Na noite de Halloween, com maior ou menor susto, é possível esbarrar com várias bruxas e esqueletos pelas ruas. Em todos os outros dias do ano, diz a lenda, circula um fantasma nos corredores da Estação de S. Bento. Uma história com algum terror à mistura que se poderá testemunhar no silêncio deste Dia das Bruxas.

Costuma ser fórmula comum nos filmes de terror: um fantasma que assombra o local onde morreu ou de onde foi retirado contra sua vontade. Assim conta também a história do espírito que se passeia pelos corredores da Estação de S. Bento.

Onde hoje se ergue um dos mais icónicos edifícios da cidade do Porto, havia um mosteiro, o Convento de S. Bento de Avé Maria, mandado construir no século XVI pelo rei D. Manuel I, nas antigas Hortas do Bispo. Inaugurado em 1535, era um local que apenas recebia senhoras abastadas. Apesar da clausura, durante anos foi espaço aberto a eventos e festas sociais, como os Outeiros ou Abadessados onde participavam personalidades como Camilo Castelo Branco ou Guerra Junqueiro.

Quase 200 anos depois da sua abertura, saía o decreto que lhe ditaria o destino.

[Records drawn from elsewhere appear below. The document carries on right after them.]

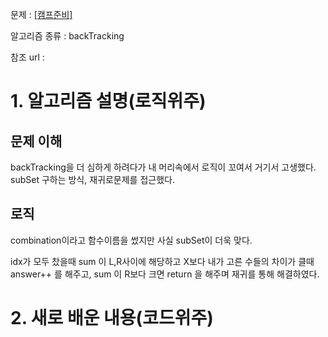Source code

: 문제 : [[캠프준비]](https://www.acmicpc.net/problem/16938)

알고리즘 종류 : backTracking

참조 url :

# 1. 알고리즘 설명(로직위주)

## 문제 이해

backTracking을 더 심하게 하려다가 내 머리속에서 로직이 꼬여서 거기서 고생했다. subSet 구하는 방식, 재귀로문제를 접근했다. 

## 로직

combination이라고 함수이름을 썼지만 사실 subSet이 더욱 맞다.

idx가  모두 찼을때 sum 이 L,R사이에 해당하고 X보다 내가 고른 수들의 차이가 클때 answer++ 를 해주고, sum 이 R보다 크면 return 을 해주며 재귀를 통해 해결하였다.

# 2. 새로 배운 내용(코드위주)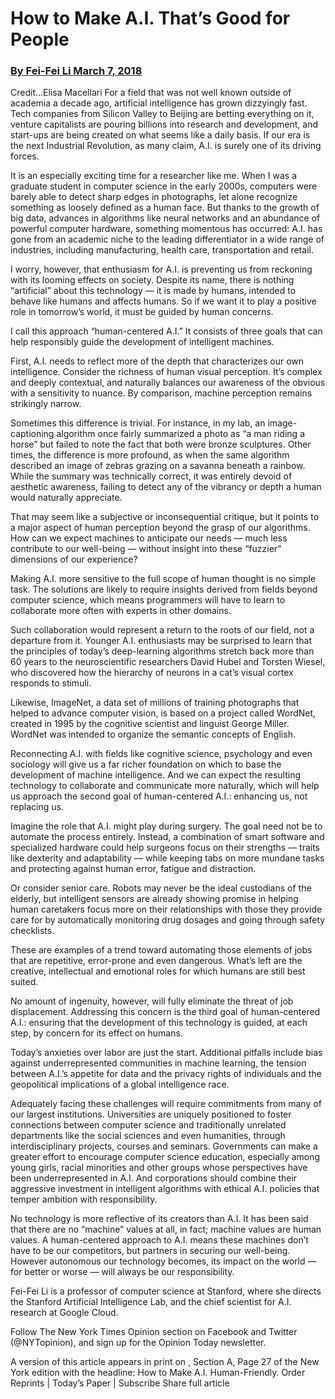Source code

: # How to Make A.I. That’s Good for People

### [By Fei-Fei Li March 7, 2018](https://www.nytimes.com/2018/03/07/opinion/artificial-intelligence-human.html)

Credit...Elisa Macellari
For a field that was not well known outside of academia a decade ago, artificial intelligence has grown dizzyingly fast. Tech companies from Silicon Valley to Beijing are betting everything on it, venture capitalists are pouring billions into research and development, and start-ups are being created on what seems like a daily basis. If our era is the next Industrial Revolution, as many claim, A.I. is surely one of its driving forces.

It is an especially exciting time for a researcher like me. When I was a graduate student in computer science in the early 2000s, computers were barely able to detect sharp edges in photographs, let alone recognize something as loosely defined as a human face. But thanks to the growth of big data, advances in algorithms like neural networks and an abundance of powerful computer hardware, something momentous has occurred: A.I. has gone from an academic niche to the leading differentiator in a wide range of industries, including manufacturing, health care, transportation and retail.

I worry, however, that enthusiasm for A.I. is preventing us from reckoning with its looming effects on society. Despite its name, there is nothing “artificial” about this technology — it is made by humans, intended to behave like humans and affects humans. So if we want it to play a positive role in tomorrow’s world, it must be guided by human concerns.

I call this approach “human-centered A.I.” It consists of three goals that can help responsibly guide the development of intelligent machines.

First, A.I. needs to reflect more of the depth that characterizes our own intelligence. Consider the richness of human visual perception. It’s complex and deeply contextual, and naturally balances our awareness of the obvious with a sensitivity to nuance. By comparison, machine perception remains strikingly narrow.

Sometimes this difference is trivial. For instance, in my lab, an image-captioning algorithm once fairly summarized a photo as “a man riding a horse” but failed to note the fact that both were bronze sculptures. Other times, the difference is more profound, as when the same algorithm described an image of zebras grazing on a savanna beneath a rainbow. While the summary was technically correct, it was entirely devoid of aesthetic awareness, failing to detect any of the vibrancy or depth a human would naturally appreciate.

That may seem like a subjective or inconsequential critique, but it points to a major aspect of human perception beyond the grasp of our algorithms. How can we expect machines to anticipate our needs — much less contribute to our well-being — without insight into these “fuzzier” dimensions of our experience?

Making A.I. more sensitive to the full scope of human thought is no simple task. The solutions are likely to require insights derived from fields beyond computer science, which means programmers will have to learn to collaborate more often with experts in other domains.

Such collaboration would represent a return to the roots of our field, not a departure from it. Younger A.I. enthusiasts may be surprised to learn that the principles of today’s deep-learning algorithms stretch back more than 60 years to the neuroscientific researchers David Hubel and Torsten Wiesel, who discovered how the hierarchy of neurons in a cat’s visual cortex responds to stimuli.

Likewise, ImageNet, a data set of millions of training photographs that helped to advance computer vision, is based on a project called WordNet, created in 1995 by the cognitive scientist and linguist George Miller. WordNet was intended to organize the semantic concepts of English.

Reconnecting A.I. with fields like cognitive science, psychology and even sociology will give us a far richer foundation on which to base the development of machine intelligence. And we can expect the resulting technology to collaborate and communicate more naturally, which will help us approach the second goal of human-centered A.I.: enhancing us, not replacing us.

Imagine the role that A.I. might play during surgery. The goal need not be to automate the process entirely. Instead, a combination of smart software and specialized hardware could help surgeons focus on their strengths — traits like dexterity and adaptability — while keeping tabs on more mundane tasks and protecting against human error, fatigue and distraction.

Or consider senior care. Robots may never be the ideal custodians of the elderly, but intelligent sensors are already showing promise in helping human caretakers focus more on their relationships with those they provide care for by automatically monitoring drug dosages and going through safety checklists.

These are examples of a trend toward automating those elements of jobs that are repetitive, error-prone and even dangerous. What’s left are the creative, intellectual and emotional roles for which humans are still best suited.

No amount of ingenuity, however, will fully eliminate the threat of job displacement. Addressing this concern is the third goal of human-centered A.I.: ensuring that the development of this technology is guided, at each step, by concern for its effect on humans.

Today’s anxieties over labor are just the start. Additional pitfalls include bias against underrepresented communities in machine learning, the tension between A.I.’s appetite for data and the privacy rights of individuals and the geopolitical implications of a global intelligence race.

Adequately facing these challenges will require commitments from many of our largest institutions. Universities are uniquely positioned to foster connections between computer science and traditionally unrelated departments like the social sciences and even humanities, through interdisciplinary projects, courses and seminars. Governments can make a greater effort to encourage computer science education, especially among young girls, racial minorities and other groups whose perspectives have been underrepresented in A.I. And corporations should combine their aggressive investment in intelligent algorithms with ethical A.I. policies that temper ambition with responsibility.

No technology is more reflective of its creators than A.I. It has been said that there are no “machine” values at all, in fact; machine values are human values. A human-centered approach to A.I. means these machines don’t have to be our competitors, but partners in securing our well-being. However autonomous our technology becomes, its impact on the world — for better or worse — will always be our responsibility.

Fei-Fei Li is a professor of computer science at Stanford, where she directs the Stanford Artificial Intelligence Lab, and the chief scientist for A.I. research at Google Cloud.

Follow The New York Times Opinion section on Facebook and Twitter (@NYTopinion), and sign up for the Opinion Today newsletter.

A version of this article appears in print on , Section A, Page 27 of the New York edition with the headline: How to Make A.I. Human-Friendly. Order Reprints | Today’s Paper | Subscribe
Share full article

Joaquim António de Aguiar assinava a extinção das ordens religiosas em Portugal, o que lhe haveria de valer a alcunha de “mata frades”. Assim se extinguiam todas as ordens masculinas, eram proibidas as profissões de votos de novas freiras e todos os conventos femininos fechariam portas logo que morresse a última freira que lá residisse.

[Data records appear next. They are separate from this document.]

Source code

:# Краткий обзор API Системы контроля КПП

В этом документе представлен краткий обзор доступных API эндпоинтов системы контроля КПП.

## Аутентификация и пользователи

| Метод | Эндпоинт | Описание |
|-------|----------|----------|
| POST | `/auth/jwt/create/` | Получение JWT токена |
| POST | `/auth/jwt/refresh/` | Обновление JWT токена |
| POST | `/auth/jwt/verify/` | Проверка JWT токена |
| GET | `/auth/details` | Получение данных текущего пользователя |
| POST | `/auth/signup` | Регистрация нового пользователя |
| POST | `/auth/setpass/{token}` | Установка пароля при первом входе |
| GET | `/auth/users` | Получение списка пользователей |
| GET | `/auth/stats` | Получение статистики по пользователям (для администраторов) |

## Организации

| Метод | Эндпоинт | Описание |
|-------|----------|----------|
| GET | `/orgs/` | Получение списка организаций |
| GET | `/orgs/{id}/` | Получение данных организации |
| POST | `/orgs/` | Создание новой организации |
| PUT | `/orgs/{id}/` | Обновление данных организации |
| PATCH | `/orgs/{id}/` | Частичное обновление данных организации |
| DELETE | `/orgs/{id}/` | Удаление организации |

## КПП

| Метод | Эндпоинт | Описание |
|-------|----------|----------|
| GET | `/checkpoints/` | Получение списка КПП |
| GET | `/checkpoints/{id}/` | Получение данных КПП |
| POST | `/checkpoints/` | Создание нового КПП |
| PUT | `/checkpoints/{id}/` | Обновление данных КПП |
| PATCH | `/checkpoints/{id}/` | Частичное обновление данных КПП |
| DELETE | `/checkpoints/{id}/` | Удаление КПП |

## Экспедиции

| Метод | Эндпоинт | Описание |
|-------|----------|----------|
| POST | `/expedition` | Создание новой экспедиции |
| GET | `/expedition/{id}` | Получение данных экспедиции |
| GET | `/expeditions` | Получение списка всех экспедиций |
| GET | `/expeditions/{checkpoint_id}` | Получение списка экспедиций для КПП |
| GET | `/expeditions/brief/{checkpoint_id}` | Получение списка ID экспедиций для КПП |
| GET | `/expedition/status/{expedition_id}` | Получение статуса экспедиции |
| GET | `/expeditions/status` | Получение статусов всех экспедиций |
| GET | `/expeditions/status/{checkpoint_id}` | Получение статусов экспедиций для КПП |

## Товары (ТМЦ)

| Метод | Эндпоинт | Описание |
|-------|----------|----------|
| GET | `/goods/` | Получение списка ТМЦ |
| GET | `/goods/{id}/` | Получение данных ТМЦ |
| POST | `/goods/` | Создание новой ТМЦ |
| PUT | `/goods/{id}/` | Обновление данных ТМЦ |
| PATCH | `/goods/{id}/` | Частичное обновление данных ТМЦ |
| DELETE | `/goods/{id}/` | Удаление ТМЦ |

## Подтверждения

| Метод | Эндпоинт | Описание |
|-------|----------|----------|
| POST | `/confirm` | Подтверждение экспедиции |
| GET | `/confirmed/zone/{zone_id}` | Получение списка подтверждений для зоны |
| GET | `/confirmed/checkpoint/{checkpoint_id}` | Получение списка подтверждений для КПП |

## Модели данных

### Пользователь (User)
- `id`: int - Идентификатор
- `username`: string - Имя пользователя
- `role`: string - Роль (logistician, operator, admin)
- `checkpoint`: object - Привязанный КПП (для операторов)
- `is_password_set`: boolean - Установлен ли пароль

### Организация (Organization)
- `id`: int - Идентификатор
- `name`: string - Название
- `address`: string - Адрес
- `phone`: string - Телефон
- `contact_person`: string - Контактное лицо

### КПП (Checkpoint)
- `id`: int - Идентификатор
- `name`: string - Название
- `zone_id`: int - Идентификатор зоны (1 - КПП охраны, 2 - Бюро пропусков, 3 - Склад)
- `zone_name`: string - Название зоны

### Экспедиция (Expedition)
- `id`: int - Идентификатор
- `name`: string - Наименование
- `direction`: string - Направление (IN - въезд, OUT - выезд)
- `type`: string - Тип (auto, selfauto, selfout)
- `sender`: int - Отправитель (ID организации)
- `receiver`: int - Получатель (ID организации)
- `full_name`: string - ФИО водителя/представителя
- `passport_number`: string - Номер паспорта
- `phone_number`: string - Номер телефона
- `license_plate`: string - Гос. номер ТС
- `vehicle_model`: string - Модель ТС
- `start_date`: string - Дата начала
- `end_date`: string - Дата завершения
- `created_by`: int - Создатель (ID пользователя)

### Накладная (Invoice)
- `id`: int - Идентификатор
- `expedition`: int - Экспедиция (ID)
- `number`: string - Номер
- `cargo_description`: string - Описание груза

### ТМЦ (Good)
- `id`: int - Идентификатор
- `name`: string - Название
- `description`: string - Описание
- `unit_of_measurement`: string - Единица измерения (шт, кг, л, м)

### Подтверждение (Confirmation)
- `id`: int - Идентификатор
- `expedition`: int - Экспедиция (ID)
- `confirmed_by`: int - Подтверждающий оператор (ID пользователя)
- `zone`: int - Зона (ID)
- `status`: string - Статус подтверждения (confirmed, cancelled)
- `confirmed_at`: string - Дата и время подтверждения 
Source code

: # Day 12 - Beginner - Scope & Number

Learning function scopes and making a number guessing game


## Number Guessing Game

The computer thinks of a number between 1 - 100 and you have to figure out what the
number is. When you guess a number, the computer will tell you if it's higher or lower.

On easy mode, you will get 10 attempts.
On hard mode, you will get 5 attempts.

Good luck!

Para o Convento de S. Bento de Avé Maria haveria de se redigir uma portaria governamental bem definida: o mosteiro iria dar lugar à nova estação de comboio da cidade. Para efeitos de “tirar medidas” para a demolição e consequentes obras, em 1888 o edifício foi “invadido” pelos engenheiros das Obras Públicas.

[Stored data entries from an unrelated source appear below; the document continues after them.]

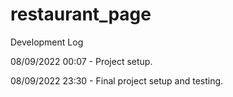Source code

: # restaurant_page

Development Log

08/09/2022 00:07 - Project setup.

08/09/2022 23:30 - Final project setup and testing.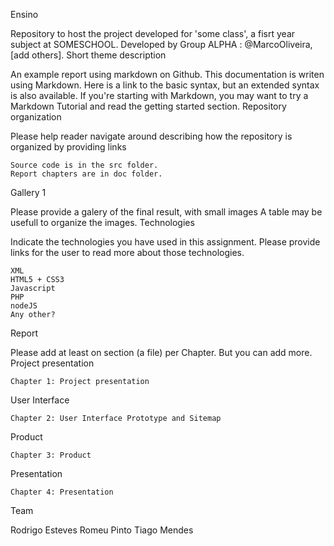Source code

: Ensino

Repository to host the project developed for 'some class', a fisrt year subject at SOMESCHOOL. Developed by Group ALPHA : @MarcoOliveira, [add others].
Short theme description

An example report using markdown on Github. This documentation is writen using Markdown. Here is a link to the basic syntax, but an extended syntax is also available. If you're starting with Markdown, you may want to try a Markdown Tutorial and read the getting started section.
Repository organization

Please help reader navigate around describing how the repository is organized by providing links

    Source code is in the src folder.
    Report chapters are in doc folder.

Gallery 1

Please provide a galery of the final result, with small images A table may be usefull to organize the images.
Technologies

Indicate the technologies you have used in this assignment. Please provide links for the user to read more about those technologies.

    XML
    HTML5 + CSS3
    Javascript
    PHP
    nodeJS
    Any other?

Report

Please add at least on section (a file) per Chapter. But you can add more.
Project presentation

    Chapter 1: Project presentation

User Interface

    Chapter 2: User Interface Prototype and Sitemap

Product

    Chapter 3: Product

Presentation

    Chapter 4: Presentation

Team

  Rodrigo Esteves
  Romeu Pinto
  Tiago Mendes
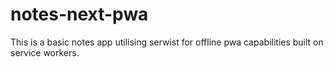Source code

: # notes-next-pwa

This is a basic notes app utilising serwist for offline pwa capabilities built on service workers.
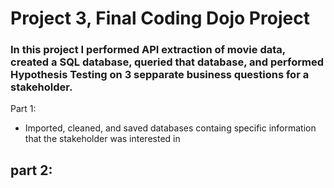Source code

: # Project 3, Final Coding Dojo Project

### In this project I performed API extraction of movie data, created a SQL database, queried that database, and performed Hypothesis Testing on 3 sepparate business questions for a stakeholder.

Part 1:
- Imported, cleaned, and saved databases containg specific information that the stakeholder was interested in

part 2:
- 
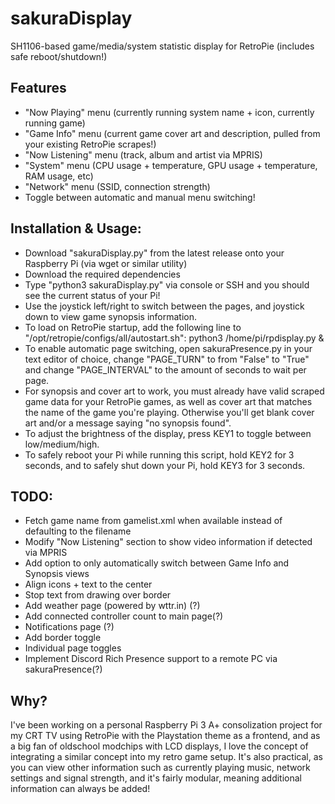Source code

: # sakuraDisplay
SH1106-based game/media/system statistic display for RetroPie (includes safe reboot/shutdown!)

## Features
- "Now Playing" menu (currently running system name + icon, currently running game)
- "Game Info" menu (current game cover art and description, pulled from your existing RetroPie scrapes!)
- "Now Listening" menu (track, album and artist via MPRIS)
- "System" menu (CPU usage + temperature, GPU usage + temperature, RAM usage, etc)
- "Network" menu (SSID, connection strength)
- Toggle between automatic and manual menu switching!

## Installation & Usage:
- Download "sakuraDisplay.py" from the latest release onto your Raspberry Pi (via wget or similar utility)
- Download the required dependencies
- Type "python3 sakuraDisplay.py" via console or SSH and you should see the current status of your Pi!
- Use the joystick left/right to switch between the pages, and joystick down to view game synopsis information. 
- To load on RetroPie startup, add the following line to "/opt/retropie/configs/all/autostart.sh": python3 /home/pi/rpdisplay.py &
- To enable automatic page switching, open sakuraPresence.py in your text editor of choice, change "PAGE_TURN" to from "False" to "True" and change "PAGE_INTERVAL" to the amount of seconds to wait per page.
- For synopsis and cover art to work, you must already have valid scraped game data for your RetroPie games, as well as cover art that matches the name of the game you're playing. Otherwise you'll get blank cover art and/or a message saying "no synopsis found".
- To adjust the brightness of the display, press KEY1 to toggle between low/medium/high. 
- To safely reboot your Pi while running this script, hold KEY2 for 3 seconds, and to safely shut down your Pi, hold KEY3 for 3 seconds. 

## TODO:
- Fetch game name from gamelist.xml when available instead of defaulting to the filename
- Modify "Now Listening" section to show video information if detected via MPRIS
- Add option to only automatically switch between Game Info and Synopsis views
- Align icons + text to the center
- Stop text from drawing over border
- Add weather page (powered by wttr.in) (?)
- Add connected controller count to main page(?)
- Notifications page (?)
- Add border toggle
- Individual page toggles
- Implement Discord Rich Presence support to a remote PC via sakuraPresence(?)

## Why?
I've been working on a personal Raspberry Pi 3 A+ consolization project for my CRT TV using RetroPie with the Playstation theme as a frontend, and as a big fan of oldschool modchips with LCD displays, I love the concept of integrating a similar concept into my retro game setup. It's also practical, as you can view other information such as currently playing music, network settings and signal strength, and it's fairly modular, meaning additional information can always be added!
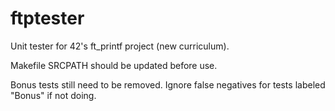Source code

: # ftptester
Unit tester for 42's ft_printf project (new curriculum).

Makefile SRCPATH should be updated before use.

Bonus tests still need to be removed. Ignore false negatives for tests labeled "Bonus" if not doing.
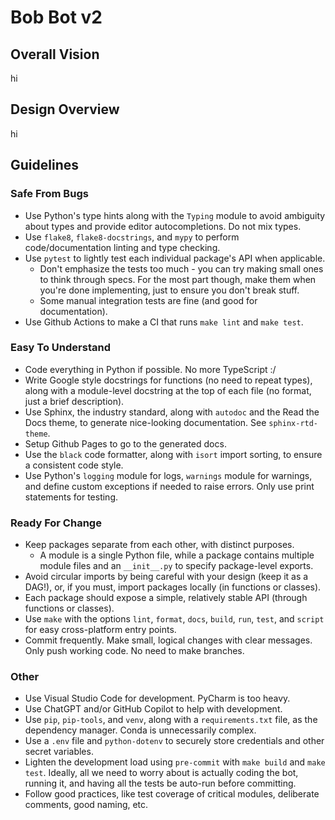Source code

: # Bob Bot v2

## Overall Vision

hi

## Design Overview

hi

## Guidelines

### Safe From Bugs

- Use Python's type hints along with the `Typing` module to avoid ambiguity about types and provide editor autocompletions. Do not mix types.
- Use `flake8`, `flake8-docstrings`, and `mypy` to perform code/documentation linting and type checking.
- Use `pytest` to lightly test each individual package's API when applicable.
  - Don't emphasize the tests too much - you can try making small ones to think through specs. For the most part though, make them when you're done implementing, just to ensure you don't break stuff.
  - Some manual integration tests are fine (and good for documentation).
- Use Github Actions to make a CI that runs `make lint` and `make test`.

### Easy To Understand

- Code everything in Python if possible. No more TypeScript :/
- Write Google style docstrings for functions (no need to repeat types), along with a module-level docstring at the top of each file (no format, just a brief description).
- Use Sphinx, the industry standard, along with `autodoc` and the Read the Docs theme, to generate nice-looking documentation. See `sphinx-rtd-theme`.
- Setup Github Pages to go to the generated docs.
- Use the `black` code formatter, along with `isort` import sorting, to ensure a consistent code style.
- Use Python's `logging` module for logs, `warnings` module for warnings, and define custom exceptions if needed to raise errors. Only use print statements for testing.

### Ready For Change

- Keep packages separate from each other, with distinct purposes.
  - A module is a single Python file, while a package contains multiple module files and an `__init__.py` to specify package-level exports.
- Avoid circular imports by being careful with your design (keep it as a DAG!), or, if you must, import packages locally (in functions or classes).
- Each package should expose a simple, relatively stable API (through functions or classes).
- Use `make` with the options `lint`, `format`, `docs`, `build`, `run`, `test`, and `script` for easy cross-platform entry points.
- Commit frequently. Make small, logical changes with clear messages. Only push working code. No need to make branches.

### Other

- Use Visual Studio Code for development. PyCharm is too heavy.
- Use ChatGPT and/or GitHub Copilot to help with development.
- Use `pip`, `pip-tools`, and `venv`, along with a `requirements.txt` file, as the dependency manager. Conda is unnecessarily complex.
- Use a `.env` file and `python-dotenv` to securely store credentials and other secret variables.
- Lighten the development load using `pre-commit` with `make build` and `make test`. Ideally, all we need to worry about is actually coding the bot, running it, and having all the tests be auto-run before committing.
- Follow good practices, like test coverage of critical modules, deliberate comments, good naming, etc.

A abadessa responsável ter-se-á chegado à frente dos homens garantindo que “podem tomar quantas medidas quiserem que o convento não vai a terra enquanto aqui houver religiosas; temos muita fé no nosso patriarca S. Bento que nos ouve e o milagre vai acontecer: ou o ministro morre ou cai o ministério”. Assombração ou não, o ministro não morreu, mas demitia-se dias depois.

Foram precisos 58 anos desde o decreto para conseguir extinguir aquela ordem beneditina do convento, ainda que o edifício já começasse a deteriorar-se por falta de manutenção. D. Maria da Glória Dias Guimarães, a última das abadessas, só viria a falecer em 1892, abrindo caminho para a construção da Estação de S. Bento.

Tudo de lá saiu: as imagens encontraram novos altares, o órgão foi adquirido pela confraria do Senhor do Bonfim, e até os ossos das freiras que haviam sido ali enterrados foram levados para o Cemitério do Prado do Repouso.

Tudo menos algo. Ou alguém. Perpetuados na História estão os testemunhos de quem diz ter ouvido, em certas noites e quando toda a estação está em absoluto silêncio, as rezas e apelos da última abadessa a ecoar pelos corredores. Há quem garanta ter visto o seu vulto a pairar. Ainda assim, de assustador o fantasma de S. Bento terá pouco. Sereno, recatado, teimoso e determinado em não deixar o local onde viveu... em vida e na morte.